THE Anglican Diocese of Newcastle has officially put its inner-city estate Bishopscourt on the market despite renewed efforts from opponents to save it from sale.
The 4130-square-metre residence in Brown Street had previously housed the city’s successive Anglican bishops until current bishop Greg Thompson chose to settle elsewhere.
Advertisements for the grand property appeared in Saturday’s Newcastle Herald with expressions of interest being called through Walkom real estate.
The Herald understands the property will fetch upwards of $4.75 million, but any sale could be hindered by new moves to have an interim heritage order placed on the property.
The church, including Bishop Thompson and Assistant Bishop Peter Stuart, maintain that Bishopscourt had become too costly to maintain and its sale would generate enough funds to buy a more modest residence for the Bishop as well as fund other church operations.
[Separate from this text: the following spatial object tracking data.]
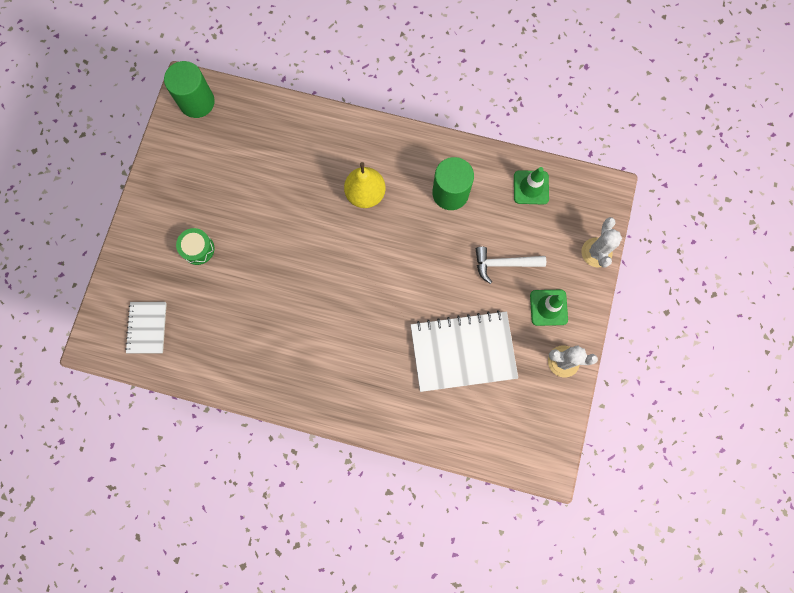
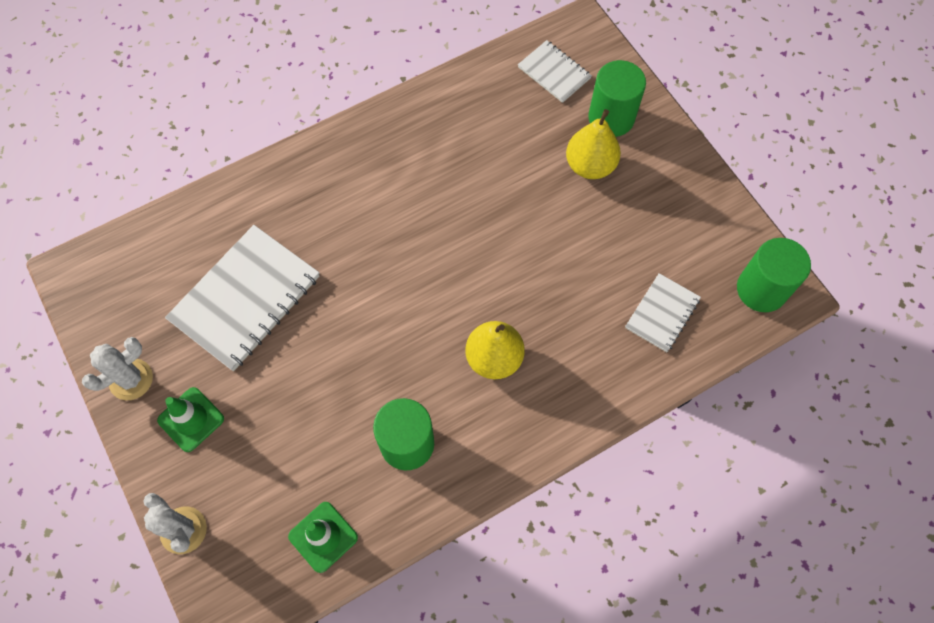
camera: 135 degrees right, 10 degrees down
green drum [176,228,214,265] -> yellow pear [566,109,621,179]
white hammer [476,247,546,284] -> none
none -> green cylinder [588,60,646,137]
none -> white notebook [625,273,701,352]

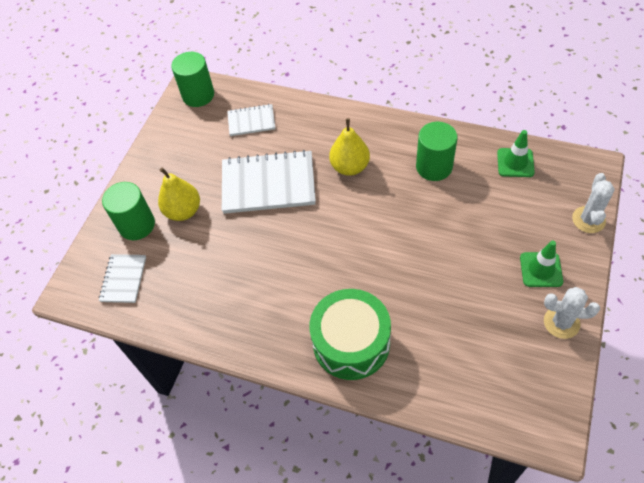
camera: 125 degrees left, 10 degrees down
white notebook [165,225,319,371] -> white notebook moved to [222,150,316,214]
none -> green drum [309,289,391,380]

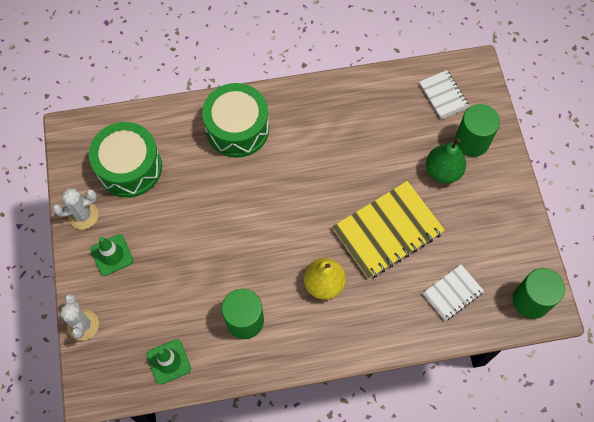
camera: 145 degrees right, 10 degrees up
yellow pear [158,167,200,221] -> green pear [426,139,466,184]
white notebook [222,150,316,214] -> yellow notebook [332,181,445,279]
none -> green drum [89,122,162,197]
But the impending sale is continuing to cause dissent among some churchgoers who say the church is selling a valuable asset and may ‘‘fritter away’’ the proceeds.
Further, the opponents argue that the land was originally gifted to the diocese for use as a Bishop’s residence ‘‘for all time’’.
In an email sent to Bishop Thompson on Friday, William Scott, Robert Caddies, David Stewart and Laurie Tabart questioned the church’s decision to sell a gift against what they say were the donor’s intentions. Additionally, they say part of the site was sold in 1996 to create a trust that would fund the upkeep of Bishopscourt without the need to sell it.
The church maintains the sale is supported by a majority within the diocese, including Synod and the Diocesan Council.
Assistant Bishop Stuart said the diocese had been ‘‘diligent and steadfast in dealing with’’ the complex legal framework and its own ordinances.
He agreed that the property was donated to the diocese on the condition it be used to house the Bishop, but said he strongly believed the donor, if she were alive, would be ‘‘very pleased’’ that proceeds from the sale of that gift were still being used to house the Bishop and meet the modern challenges faced by the church.
He acknowledged the ‘‘passionate concern’’ among objectors, but said he was unaware of moves to have an interim heritage order placed on the property. The impact of such an order, he said, is ‘‘beyond my field of expertise’’.
In regards to the trust established from the sale of part of the land in 1996, Assistant Bishop Stuart said the trust still existed but does not earn enough to cover Bishopscourt’s maintenance costs.
Currently, the seven-bedroom, four-bathroom Bishopscourt is not heritage listed but parts of its grounds are. The application for an interim heritage order on the building does not specifically seek to protect the heritage value of its architecture, but its cultural and historical significance to the city.
Expressions of interest in the property close on May 11.